*** Opening of Data for this task ***
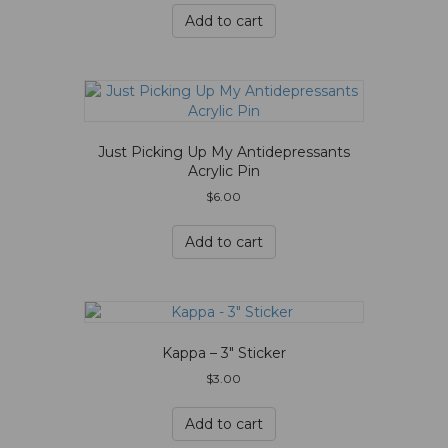
Add to cart
Just Picking Up My Antidepressants
Acrylic Pin
$
6.00
Add to cart
Kappa – 3″ Sticker
$
3.00
Add to cart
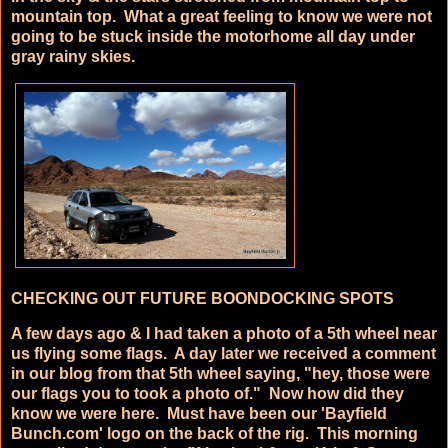
mountain top. What a great feeling to know we were not
going to be stuck inside the motorhome all day under
gray rainy skies.
CHECKING OUT FUTURE BOONDOCKING SPOTS
A few days ago & I had taken a photo of a 5th wheel near
us flying some flags. A day later we received a comment
in our blog from that 5th wheel saying, "hey, those were
our flags you to took a photo of." Now how did they
know we were here. Must have been our 'Bayfield
Bunch.com' logo on the back of the rig. This morning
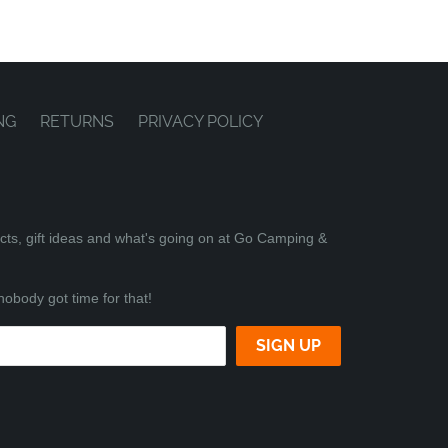
NG
RETURNS
PRIVACY POLICY
ucts, gift ideas and what's going on at Go Camping &
nobody got time for that!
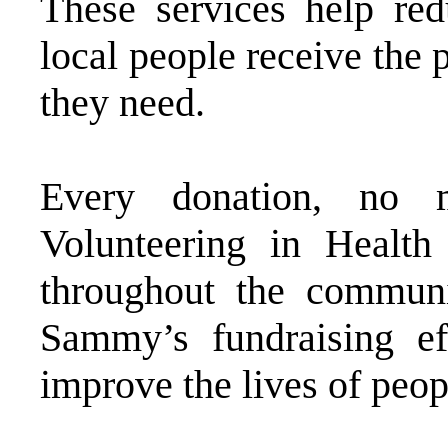
These services help red
local people receive the 
they need.
Every donation, no m
Volunteering in Health
throughout the communi
Sammy’s fundraising ef
improve the lives of peop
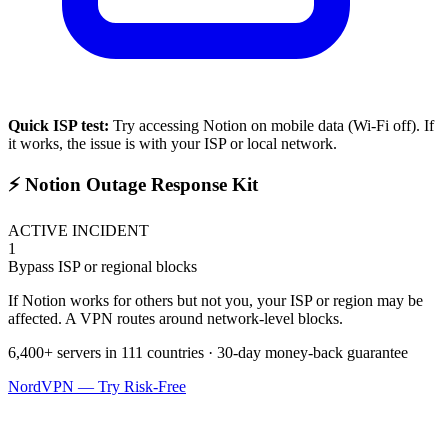
Quick ISP test:
Try accessing
Notion
on mobile data (Wi-Fi off). If
it works, the issue is with your ISP or local network.
⚡ Notion Outage Response Kit
ACTIVE INCIDENT
1
Bypass ISP or regional blocks
If Notion works for others but not you, your ISP or region may be
affected. A VPN routes around network-level blocks.
6,400+ servers in 111 countries · 30-day money-back guarantee
NordVPN — Try Risk-Free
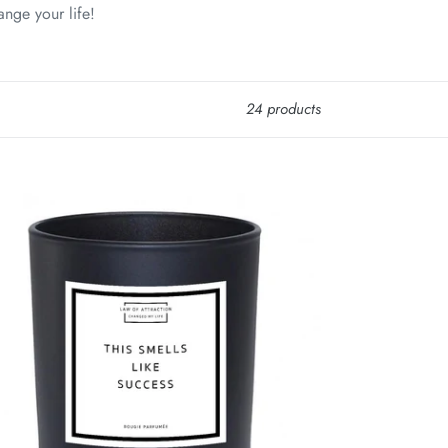
ange your life!
24 products
s
lls
e
cess
ifestation
y
x
ndle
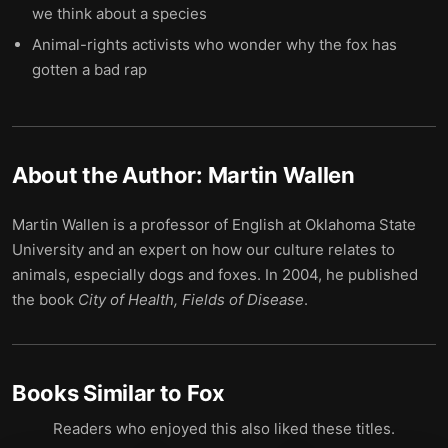
we think about a species
Animal-rights activists who wonder why the fox has
gotten a bad rap
About the Author:
Martin Wallen
Martin Wallen is a professor of English at Oklahoma State
University and an expert on how our culture relates to
animals, especially dogs and foxes. In 2004, he published
the book
City of Health, Fields of Disease
.
Books Similar to
Fox
Readers who enjoyed this also liked these titles.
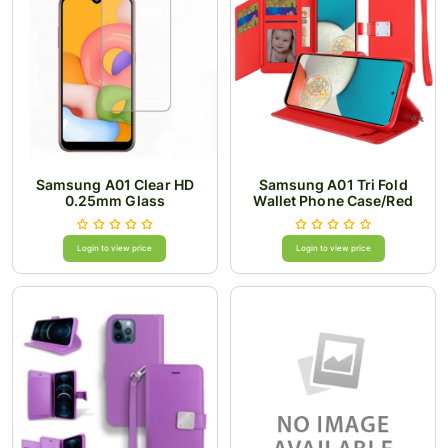
Samsung A01 Clear HD
Samsung A01 Tri Fold
0.25mm Glass
Wallet Phone Case/Red
Login to view price
Login to view price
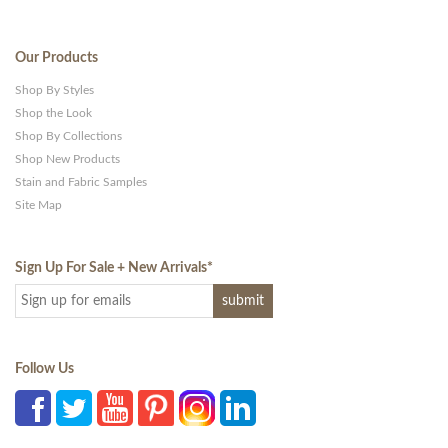
Our Products
Shop By Styles
Shop the Look
Shop By Collections
Shop New Products
Stain and Fabric Samples
Site Map
Sign Up For Sale + New Arrivals
*
Follow Us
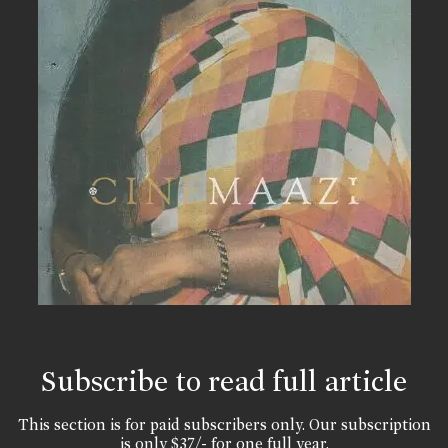
Subscribe to read full article
This section is for paid subscribers only. Our subscription
is only $37/- for one full year.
*** Close of Data for this task ***
Go through the data and return every word of it verbatim, leaving out the pictures.

### Answer to this exercise
Add to cart
Just Picking Up My Antidepressants
Acrylic Pin
$
6.00
Add to cart
Kappa – 3″ Sticker
$
3.00
Add to cart
mountain top. What a great feeling to know we were not
going to be stuck inside the motorhome all day under
gray rainy skies.
CHECKING OUT FUTURE BOONDOCKING SPOTS
A few days ago & I had taken a photo of a 5th wheel near
us flying some flags. A day later we received a comment
in our blog from that 5th wheel saying, "hey, those were
our flags you to took a photo of." Now how did they
know we were here. Must have been our 'Bayfield
Bunch.com' logo on the back of the rig. This morning
NG
RETURNS
PRIVACY POLICY
ucts, gift ideas and what's going on at Go Camping &
nobody got time for that!
These services help red
local people receive the 
they need.
Every donation, no m
Volunteering in Health
throughout the communi
Sammy’s fundraising ef
improve the lives of peop
Quick ISP test:
Try accessing
Notion
on mobile data (Wi-Fi off). If
it works, the issue is with your ISP or local network.
⚡ Notion Outage Response Kit
ACTIVE INCIDENT
1
Bypass ISP or regional blocks
If Notion works for others but not you, your ISP or region may be
affected. A VPN routes around network-level blocks.
6,400+ servers in 111 countries · 30-day money-back guarantee
NordVPN — Try Risk-Free
ange your life!
24 products
s
lls
e
cess
ifestation
y
x
ndle
we think about a species
Animal-rights activists who wonder why the fox has
gotten a bad rap
About the Author:
Martin Wallen
Martin Wallen is a professor of English at Oklahoma State
University and an expert on how our culture relates to
animals, especially dogs and foxes. In 2004, he published
the book
City of Health, Fields of Disease
.
Books Similar to
Fox
Readers who enjoyed this also liked these titles.
Samsung A01 Clear HD
Samsung A01 Tri Fold
0.25mm Glass
Wallet Phone Case/Red
Login to view price
Login to view price
Our Products
Shop By Styles
Shop the Look
Shop By Collections
Shop New Products
Stain and Fabric Samples
Site Map
Sign Up For Sale + New Arrivals
*
Follow Us
Subscribe to read full article
This section is for paid subscribers only. Our subscription
is only $37/- for one full year.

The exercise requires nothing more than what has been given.